== Brief ==
Count the lines of the records that contain the string "Vehicle", with case taken into account, and reply with the number alone.

== Data to process ==
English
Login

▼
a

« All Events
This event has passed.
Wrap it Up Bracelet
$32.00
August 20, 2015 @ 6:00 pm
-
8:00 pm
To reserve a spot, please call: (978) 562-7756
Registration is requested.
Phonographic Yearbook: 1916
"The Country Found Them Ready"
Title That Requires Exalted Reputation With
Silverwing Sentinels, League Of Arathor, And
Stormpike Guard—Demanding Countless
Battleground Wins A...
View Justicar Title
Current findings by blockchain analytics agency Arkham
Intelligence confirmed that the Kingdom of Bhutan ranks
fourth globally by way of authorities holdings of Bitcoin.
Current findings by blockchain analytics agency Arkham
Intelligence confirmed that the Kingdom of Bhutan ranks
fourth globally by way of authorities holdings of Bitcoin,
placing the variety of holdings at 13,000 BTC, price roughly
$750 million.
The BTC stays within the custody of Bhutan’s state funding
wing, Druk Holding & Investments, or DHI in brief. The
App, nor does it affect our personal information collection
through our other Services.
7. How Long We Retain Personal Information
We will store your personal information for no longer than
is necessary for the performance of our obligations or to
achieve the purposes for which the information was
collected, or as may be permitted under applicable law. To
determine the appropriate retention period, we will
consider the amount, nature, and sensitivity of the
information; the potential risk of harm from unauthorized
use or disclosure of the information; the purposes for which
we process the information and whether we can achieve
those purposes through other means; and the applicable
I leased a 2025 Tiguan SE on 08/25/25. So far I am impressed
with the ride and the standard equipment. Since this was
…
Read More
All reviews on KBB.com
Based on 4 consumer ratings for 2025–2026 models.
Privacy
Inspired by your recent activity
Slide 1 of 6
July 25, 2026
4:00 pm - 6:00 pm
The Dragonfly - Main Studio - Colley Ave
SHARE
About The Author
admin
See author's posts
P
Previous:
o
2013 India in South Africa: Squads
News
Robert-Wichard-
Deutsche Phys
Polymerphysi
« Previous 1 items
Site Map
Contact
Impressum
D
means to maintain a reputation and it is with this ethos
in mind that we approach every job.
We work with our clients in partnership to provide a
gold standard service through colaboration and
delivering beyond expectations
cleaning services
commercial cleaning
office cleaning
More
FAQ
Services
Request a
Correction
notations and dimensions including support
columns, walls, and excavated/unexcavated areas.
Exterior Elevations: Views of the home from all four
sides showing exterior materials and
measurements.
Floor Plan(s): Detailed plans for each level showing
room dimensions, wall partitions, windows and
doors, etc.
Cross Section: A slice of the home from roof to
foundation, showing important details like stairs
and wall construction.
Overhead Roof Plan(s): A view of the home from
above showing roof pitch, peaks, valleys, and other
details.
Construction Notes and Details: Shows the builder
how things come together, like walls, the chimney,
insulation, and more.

* * *

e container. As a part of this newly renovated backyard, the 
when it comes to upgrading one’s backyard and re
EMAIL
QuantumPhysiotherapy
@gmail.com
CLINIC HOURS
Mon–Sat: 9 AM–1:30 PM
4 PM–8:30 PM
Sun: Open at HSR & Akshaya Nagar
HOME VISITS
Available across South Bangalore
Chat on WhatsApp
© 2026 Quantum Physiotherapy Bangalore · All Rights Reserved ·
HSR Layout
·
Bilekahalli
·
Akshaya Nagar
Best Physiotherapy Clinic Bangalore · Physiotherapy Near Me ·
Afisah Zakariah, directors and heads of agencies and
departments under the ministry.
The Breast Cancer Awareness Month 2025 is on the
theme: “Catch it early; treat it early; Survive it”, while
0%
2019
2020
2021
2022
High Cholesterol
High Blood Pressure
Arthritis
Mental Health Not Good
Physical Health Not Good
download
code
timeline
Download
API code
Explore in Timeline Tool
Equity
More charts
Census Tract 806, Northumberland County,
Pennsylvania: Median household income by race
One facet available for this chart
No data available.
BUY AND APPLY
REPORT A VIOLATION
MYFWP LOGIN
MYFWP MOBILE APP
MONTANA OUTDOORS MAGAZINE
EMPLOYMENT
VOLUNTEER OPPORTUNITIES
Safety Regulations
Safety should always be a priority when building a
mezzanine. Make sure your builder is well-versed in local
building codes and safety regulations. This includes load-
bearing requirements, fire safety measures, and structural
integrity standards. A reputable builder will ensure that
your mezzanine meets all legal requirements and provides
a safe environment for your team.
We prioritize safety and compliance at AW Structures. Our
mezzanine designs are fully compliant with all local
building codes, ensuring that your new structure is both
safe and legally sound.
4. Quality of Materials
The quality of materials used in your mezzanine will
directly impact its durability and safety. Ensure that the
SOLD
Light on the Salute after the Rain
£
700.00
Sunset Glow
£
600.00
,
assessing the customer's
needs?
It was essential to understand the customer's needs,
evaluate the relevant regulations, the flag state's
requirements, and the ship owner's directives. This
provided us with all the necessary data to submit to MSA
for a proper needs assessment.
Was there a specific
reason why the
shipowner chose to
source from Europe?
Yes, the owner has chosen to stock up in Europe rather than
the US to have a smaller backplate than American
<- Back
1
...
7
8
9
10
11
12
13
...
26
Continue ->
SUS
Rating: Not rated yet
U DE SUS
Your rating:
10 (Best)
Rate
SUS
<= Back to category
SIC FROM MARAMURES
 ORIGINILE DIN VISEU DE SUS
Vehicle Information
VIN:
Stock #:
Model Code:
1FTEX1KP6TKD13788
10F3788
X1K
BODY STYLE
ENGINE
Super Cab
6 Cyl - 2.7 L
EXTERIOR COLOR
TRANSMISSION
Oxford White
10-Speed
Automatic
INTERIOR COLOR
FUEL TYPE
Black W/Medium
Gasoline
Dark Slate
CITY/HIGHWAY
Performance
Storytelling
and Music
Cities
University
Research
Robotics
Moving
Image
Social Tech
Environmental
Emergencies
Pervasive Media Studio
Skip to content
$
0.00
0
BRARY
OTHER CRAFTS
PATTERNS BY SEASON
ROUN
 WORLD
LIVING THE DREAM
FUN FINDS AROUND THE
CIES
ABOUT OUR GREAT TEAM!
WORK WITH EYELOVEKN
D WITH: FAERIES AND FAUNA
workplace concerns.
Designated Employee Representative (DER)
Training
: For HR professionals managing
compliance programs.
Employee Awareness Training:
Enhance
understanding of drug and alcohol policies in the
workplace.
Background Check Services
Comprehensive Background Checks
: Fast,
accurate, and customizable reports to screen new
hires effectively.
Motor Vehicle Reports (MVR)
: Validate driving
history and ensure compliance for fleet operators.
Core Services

== Task result ==
2